* [PROBLEM TO SOLVE]: Rewrite the rows below with every instance of "bug-fix release" replaced by "maintenance release" and nothing else altered, leaving the pictures out of your answer.

::::

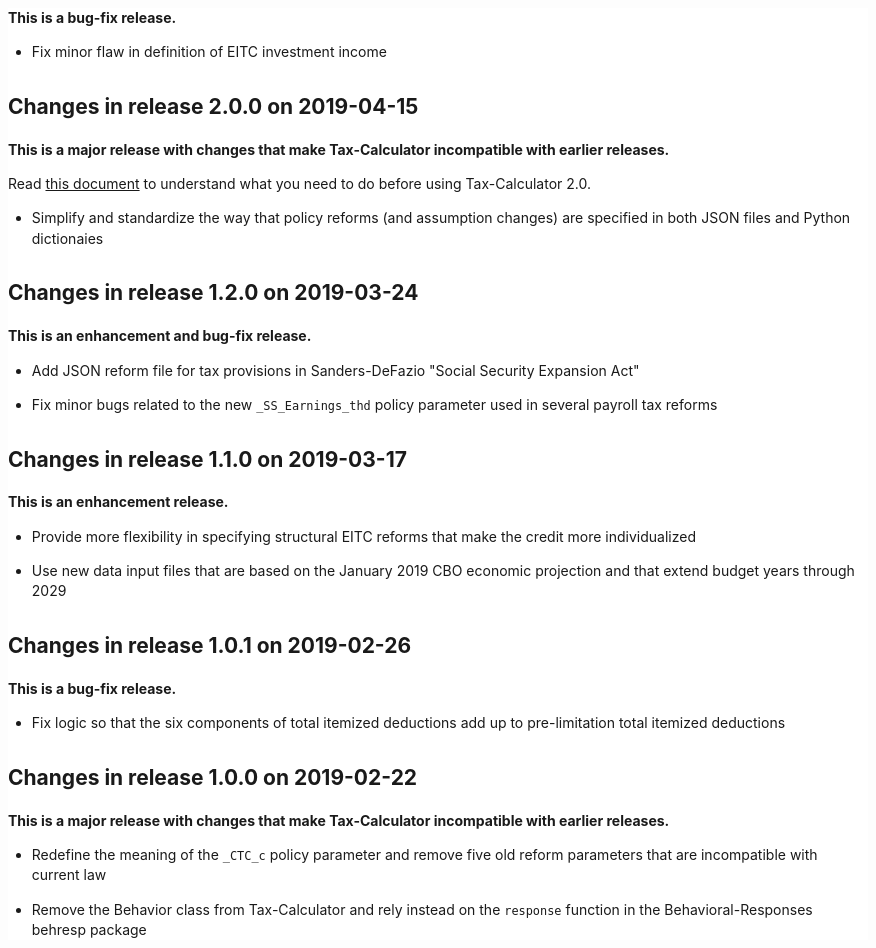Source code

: **This is a bug-fix release.**

- Fix minor flaw in definition of EITC investment income


Changes in release 2.0.0 on 2019-04-15
--------------------------------------

**This is a major release with changes that make Tax-Calculator incompatible with earlier releases.**

Read [this document](UPGRADING.md#upgrading-to-tax-calculator-20) to understand what you need to do before using Tax-Calculator 2.0.

- Simplify and standardize the way that policy reforms (and assumption changes) are specified in both JSON files and Python dictionaies


Changes in release 1.2.0 on 2019-03-24
--------------------------------------

**This is an enhancement and bug-fix release.**

- Add JSON reform file for tax provisions in Sanders-DeFazio "Social Security Expansion Act"

- Fix minor bugs related to the new `_SS_Earnings_thd` policy parameter used in several payroll tax reforms


Changes in release 1.1.0 on 2019-03-17
--------------------------------------

**This is an enhancement release.**

- Provide more flexibility in specifying structural EITC reforms that make the credit more individualized

- Use new data input files that are based on the January 2019 CBO economic projection and that extend budget years through 2029


Changes in release 1.0.1 on 2019-02-26
--------------------------------------

**This is a bug-fix release.**

- Fix logic so that the six components of total itemized deductions add up to pre-limitation total itemized deductions


Changes in release 1.0.0 on 2019-02-22
--------------------------------------

**This is a major release with changes that make Tax-Calculator
incompatible with earlier releases.**

- Redefine the meaning of the `_CTC_c` policy parameter and remove five old reform parameters that are incompatible with current law

- Remove the Behavior class from Tax-Calculator and rely instead on the `response` function in the Behavioral-Responses behresp package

::::

* [EXPECTED OUTPUT]:
Source code

: **This is a maintenance release.**

- Fix minor flaw in definition of EITC investment income


Changes in release 2.0.0 on 2019-04-15
--------------------------------------

**This is a major release with changes that make Tax-Calculator incompatible with earlier releases.**

Read [this document](UPGRADING.md#upgrading-to-tax-calculator-20) to understand what you need to do before using Tax-Calculator 2.0.

- Simplify and standardize the way that policy reforms (and assumption changes) are specified in both JSON files and Python dictionaies


Changes in release 1.2.0 on 2019-03-24
--------------------------------------

**This is an enhancement and maintenance release.**

- Add JSON reform file for tax provisions in Sanders-DeFazio "Social Security Expansion Act"

- Fix minor bugs related to the new `_SS_Earnings_thd` policy parameter used in several payroll tax reforms


Changes in release 1.1.0 on 2019-03-17
--------------------------------------

**This is an enhancement release.**

- Provide more flexibility in specifying structural EITC reforms that make the credit more individualized

- Use new data input files that are based on the January 2019 CBO economic projection and that extend budget years through 2029


Changes in release 1.0.1 on 2019-02-26
--------------------------------------

**This is a maintenance release.**

- Fix logic so that the six components of total itemized deductions add up to pre-limitation total itemized deductions


Changes in release 1.0.0 on 2019-02-22
--------------------------------------

**This is a major release with changes that make Tax-Calculator
incompatible with earlier releases.**

- Redefine the meaning of the `_CTC_c` policy parameter and remove five old reform parameters that are incompatible with current law

- Remove the Behavior class from Tax-Calculator and rely instead on the `response` function in the Behavioral-Responses behresp package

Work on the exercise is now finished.